A partner of a $3 billion family office tells us that they have too much money in hand but aren’t sure where to invest as they have never had so few investment prospects as they do now. While venture capital was a popular asset class, family offices are cautious about investing in it due to financial market disruptions and U.S. inflation reaching a 40-year high. Despite these concerns, around 39% of family offices are planning to increase their allocation towards VC in 2023. The tech industry is facing numerous problems because of the pandemic, and tech startups and VC funds have been affected by the current low cycle.

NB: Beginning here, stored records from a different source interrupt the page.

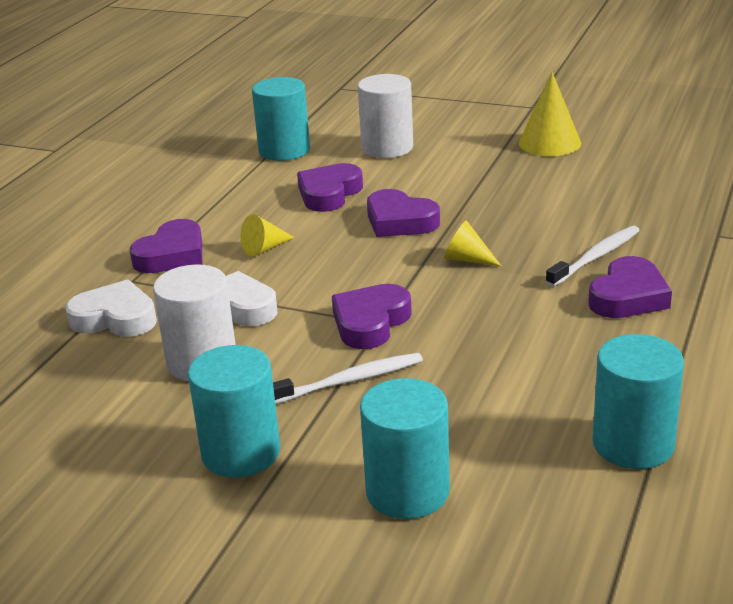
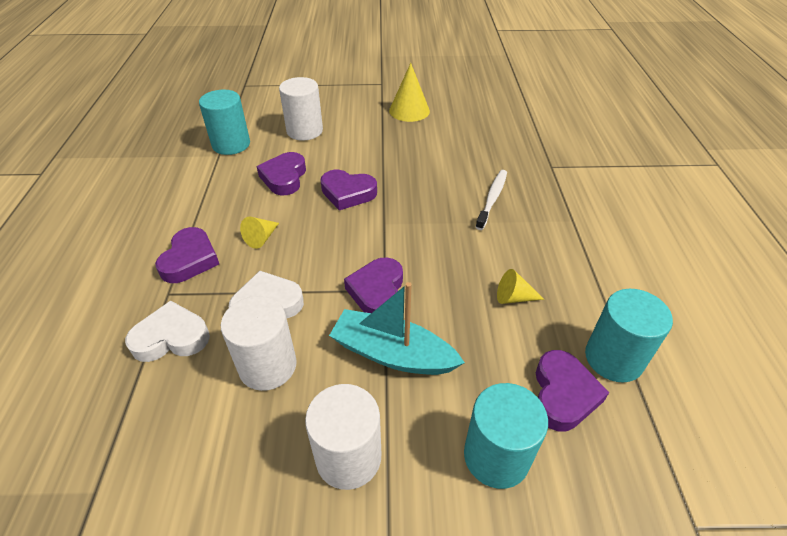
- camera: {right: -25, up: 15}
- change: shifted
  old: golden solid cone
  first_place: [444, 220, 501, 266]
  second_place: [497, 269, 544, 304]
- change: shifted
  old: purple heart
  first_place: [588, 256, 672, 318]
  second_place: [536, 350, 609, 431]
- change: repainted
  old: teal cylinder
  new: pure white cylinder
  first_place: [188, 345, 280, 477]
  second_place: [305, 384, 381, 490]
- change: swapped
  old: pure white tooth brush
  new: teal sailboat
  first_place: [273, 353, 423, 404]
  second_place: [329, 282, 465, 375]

Many big VC funds invested at unsustainable valuations from 2018-2021 and are now redirecting available funds from new investments to follow-ons due to running out of cash. Family offices’ allocation to venture has increased significantly because of the drop-in equity and bond markets, which means that they are cautious about new deals. According to Crunchbase, global startup funding in Q1 2023 was 53% lower YoY (66% in Europe), indicating that the tech industry is still suffering from 2022’s high interest rates and global economic uncertainty, and the majority of the industry players believe that the bottom has yet to be reached.
Why It Happened & Who is Responsible
The hype around insane returns in the venture industry over the last 5-7 years attracted many investors who invested in tech companies with significant deviation from one of Warren Buffett’s main principles, “A good business is more important than a good founder.” Investors have tended to value the skill of a fundraiser way more than entrepreneurial or managerial talent. Many GPs believed that their greatest risk was losing a big investment opportunity, not losing investors’ money. At some point, there were so many VC investors that tier-1 players began offering $25-30 million checks on pre-seed, boosting or inflating valuations to secure deals with the best founders while new and smaller funds begged to get even a tiny allocation for co-investment. Many investors will see negative returns from the 2019-2021 vintages.
Window Of Opportunity
Investing in VC in 2023-2024 may still prove to be profitable as the current market may represent the low cycle in the tech industry. When the flow of money stops, valuations become attractive, and investors are more likely to fund solid, long-lasting businesses with strong tech components. Despite financial market disruptions, new investments, specifically in low-maturity markets, are more likely to yield returns of 10x or more over the next 8-10 years.